● **To do**: Every entry needs to be duplicated exactly.

● **Data section**:
——————————

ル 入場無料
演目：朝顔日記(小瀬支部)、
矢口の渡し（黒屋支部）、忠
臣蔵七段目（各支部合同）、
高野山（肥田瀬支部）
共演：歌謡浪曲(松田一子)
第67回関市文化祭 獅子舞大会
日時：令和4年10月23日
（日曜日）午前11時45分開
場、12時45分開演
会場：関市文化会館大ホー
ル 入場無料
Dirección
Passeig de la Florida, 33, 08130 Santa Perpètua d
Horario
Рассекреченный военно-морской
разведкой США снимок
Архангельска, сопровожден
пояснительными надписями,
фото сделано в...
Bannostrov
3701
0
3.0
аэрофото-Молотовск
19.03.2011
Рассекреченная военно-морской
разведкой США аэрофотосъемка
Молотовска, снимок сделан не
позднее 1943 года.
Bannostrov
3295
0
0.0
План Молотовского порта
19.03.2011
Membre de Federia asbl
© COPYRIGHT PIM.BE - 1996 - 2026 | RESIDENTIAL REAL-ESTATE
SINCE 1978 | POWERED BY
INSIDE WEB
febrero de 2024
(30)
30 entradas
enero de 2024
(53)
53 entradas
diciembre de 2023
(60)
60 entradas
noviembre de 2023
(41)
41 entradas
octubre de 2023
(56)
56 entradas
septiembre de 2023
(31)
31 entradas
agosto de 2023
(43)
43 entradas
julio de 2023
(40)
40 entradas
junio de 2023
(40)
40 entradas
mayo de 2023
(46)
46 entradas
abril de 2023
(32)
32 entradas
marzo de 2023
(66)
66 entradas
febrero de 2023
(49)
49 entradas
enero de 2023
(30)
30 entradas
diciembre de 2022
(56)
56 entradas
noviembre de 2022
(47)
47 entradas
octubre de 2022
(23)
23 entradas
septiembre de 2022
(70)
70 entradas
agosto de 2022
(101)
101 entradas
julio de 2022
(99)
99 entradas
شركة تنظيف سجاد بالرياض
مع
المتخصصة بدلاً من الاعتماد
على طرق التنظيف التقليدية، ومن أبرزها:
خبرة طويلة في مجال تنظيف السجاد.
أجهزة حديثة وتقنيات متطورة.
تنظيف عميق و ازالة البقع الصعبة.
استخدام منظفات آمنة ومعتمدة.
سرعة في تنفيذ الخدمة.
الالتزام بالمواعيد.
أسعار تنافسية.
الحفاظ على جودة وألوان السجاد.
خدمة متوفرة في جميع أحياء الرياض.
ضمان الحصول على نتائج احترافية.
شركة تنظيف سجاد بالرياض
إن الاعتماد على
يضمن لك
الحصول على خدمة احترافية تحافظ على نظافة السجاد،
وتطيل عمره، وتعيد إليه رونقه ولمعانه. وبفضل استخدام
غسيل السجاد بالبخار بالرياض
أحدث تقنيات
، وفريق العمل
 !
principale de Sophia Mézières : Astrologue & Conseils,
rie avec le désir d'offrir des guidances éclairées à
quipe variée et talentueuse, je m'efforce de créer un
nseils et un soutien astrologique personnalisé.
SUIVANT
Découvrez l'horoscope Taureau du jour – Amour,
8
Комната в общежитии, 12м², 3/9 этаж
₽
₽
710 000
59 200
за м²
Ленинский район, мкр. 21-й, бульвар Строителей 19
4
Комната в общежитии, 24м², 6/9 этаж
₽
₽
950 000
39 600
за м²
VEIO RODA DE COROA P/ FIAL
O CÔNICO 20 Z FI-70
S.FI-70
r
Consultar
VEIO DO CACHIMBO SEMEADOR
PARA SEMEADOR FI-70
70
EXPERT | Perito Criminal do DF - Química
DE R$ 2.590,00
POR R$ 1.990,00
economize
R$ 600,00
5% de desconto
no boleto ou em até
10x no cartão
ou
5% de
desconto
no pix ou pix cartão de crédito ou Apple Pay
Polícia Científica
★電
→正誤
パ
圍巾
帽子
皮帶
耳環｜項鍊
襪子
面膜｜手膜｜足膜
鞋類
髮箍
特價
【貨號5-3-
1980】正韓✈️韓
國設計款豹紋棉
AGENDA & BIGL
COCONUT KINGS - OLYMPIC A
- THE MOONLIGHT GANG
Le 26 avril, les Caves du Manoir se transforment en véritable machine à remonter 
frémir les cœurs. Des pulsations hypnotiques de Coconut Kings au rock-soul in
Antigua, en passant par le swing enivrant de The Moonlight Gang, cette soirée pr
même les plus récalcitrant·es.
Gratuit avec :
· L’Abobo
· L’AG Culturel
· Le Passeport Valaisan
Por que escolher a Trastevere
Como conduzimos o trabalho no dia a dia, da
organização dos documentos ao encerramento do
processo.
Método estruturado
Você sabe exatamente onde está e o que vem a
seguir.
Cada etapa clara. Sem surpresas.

——————————

● **Response area**:
ル 入場無料
演目：朝顔日記(小瀬支部)、
矢口の渡し（黒屋支部）、忠
臣蔵七段目（各支部合同）、
高野山（肥田瀬支部）
共演：歌謡浪曲(松田一子)
第67回関市文化祭 獅子舞大会
日時：令和4年10月23日
（日曜日）午前11時45分開
場、12時45分開演
会場：関市文化会館大ホー
ル 入場無料
Dirección
Passeig de la Florida, 33, 08130 Santa Perpètua d
Horario
Рассекреченный военно-морской
разведкой США снимок
Архангельска, сопровожден
пояснительными надписями,
фото сделано в...
Bannostrov
3701
0
3.0
аэрофото-Молотовск
19.03.2011
Рассекреченная военно-морской
разведкой США аэрофотосъемка
Молотовска, снимок сделан не
позднее 1943 года.
Bannostrov
3295
0
0.0
План Молотовского порта
19.03.2011
Membre de Federia asbl
© COPYRIGHT PIM.BE - 1996 - 2026 | RESIDENTIAL REAL-ESTATE
SINCE 1978 | POWERED BY
INSIDE WEB
febrero de 2024
(30)
30 entradas
enero de 2024
(53)
53 entradas
diciembre de 2023
(60)
60 entradas
noviembre de 2023
(41)
41 entradas
octubre de 2023
(56)
56 entradas
septiembre de 2023
(31)
31 entradas
agosto de 2023
(43)
43 entradas
julio de 2023
(40)
40 entradas
junio de 2023
(40)
40 entradas
mayo de 2023
(46)
46 entradas
abril de 2023
(32)
32 entradas
marzo de 2023
(66)
66 entradas
febrero de 2023
(49)
49 entradas
enero de 2023
(30)
30 entradas
diciembre de 2022
(56)
56 entradas
noviembre de 2022
(47)
47 entradas
octubre de 2022
(23)
23 entradas
septiembre de 2022
(70)
70 entradas
agosto de 2022
(101)
101 entradas
julio de 2022
(99)
99 entradas
شركة تنظيف سجاد بالرياض
مع
المتخصصة بدلاً من الاعتماد
على طرق التنظيف التقليدية، ومن أبرزها:
خبرة طويلة في مجال تنظيف السجاد.
أجهزة حديثة وتقنيات متطورة.
تنظيف عميق و ازالة البقع الصعبة.
استخدام منظفات آمنة ومعتمدة.
سرعة في تنفيذ الخدمة.
الالتزام بالمواعيد.
أسعار تنافسية.
الحفاظ على جودة وألوان السجاد.
خدمة متوفرة في جميع أحياء الرياض.
ضمان الحصول على نتائج احترافية.
شركة تنظيف سجاد بالرياض
إن الاعتماد على
يضمن لك
الحصول على خدمة احترافية تحافظ على نظافة السجاد،
وتطيل عمره، وتعيد إليه رونقه ولمعانه. وبفضل استخدام
غسيل السجاد بالبخار بالرياض
أحدث تقنيات
، وفريق العمل
 !
principale de Sophia Mézières : Astrologue & Conseils,
rie avec le désir d'offrir des guidances éclairées à
quipe variée et talentueuse, je m'efforce de créer un
nseils et un soutien astrologique personnalisé.
SUIVANT
Découvrez l'horoscope Taureau du jour – Amour,
8
Комната в общежитии, 12м², 3/9 этаж
₽
₽
710 000
59 200
за м²
Ленинский район, мкр. 21-й, бульвар Строителей 19
4
Комната в общежитии, 24м², 6/9 этаж
₽
₽
950 000
39 600
за м²
VEIO RODA DE COROA P/ FIAL
O CÔNICO 20 Z FI-70
S.FI-70
r
Consultar
VEIO DO CACHIMBO SEMEADOR
PARA SEMEADOR FI-70
70
EXPERT | Perito Criminal do DF - Química
DE R$ 2.590,00
POR R$ 1.990,00
economize
R$ 600,00
5% de desconto
no boleto ou em até
10x no cartão
ou
5% de
desconto
no pix ou pix cartão de crédito ou Apple Pay
Polícia Científica
★電
→正誤
パ
圍巾
帽子
皮帶
耳環｜項鍊
襪子
面膜｜手膜｜足膜
鞋類
髮箍
特價
【貨號5-3-
1980】正韓✈️韓
國設計款豹紋棉
AGENDA & BIGL
COCONUT KINGS - OLYMPIC A
- THE MOONLIGHT GANG
Le 26 avril, les Caves du Manoir se transforment en véritable machine à remonter 
frémir les cœurs. Des pulsations hypnotiques de Coconut Kings au rock-soul in
Antigua, en passant par le swing enivrant de The Moonlight Gang, cette soirée pr
même les plus récalcitrant·es.
Gratuit avec :
· L’Abobo
· L’AG Culturel
· Le Passeport Valaisan
Por que escolher a Trastevere
Como conduzimos o trabalho no dia a dia, da
organização dos documentos ao encerramento do
processo.
Método estruturado
Você sabe exatamente onde está e o que vem a
seguir.
Cada etapa clara. Sem surpresas.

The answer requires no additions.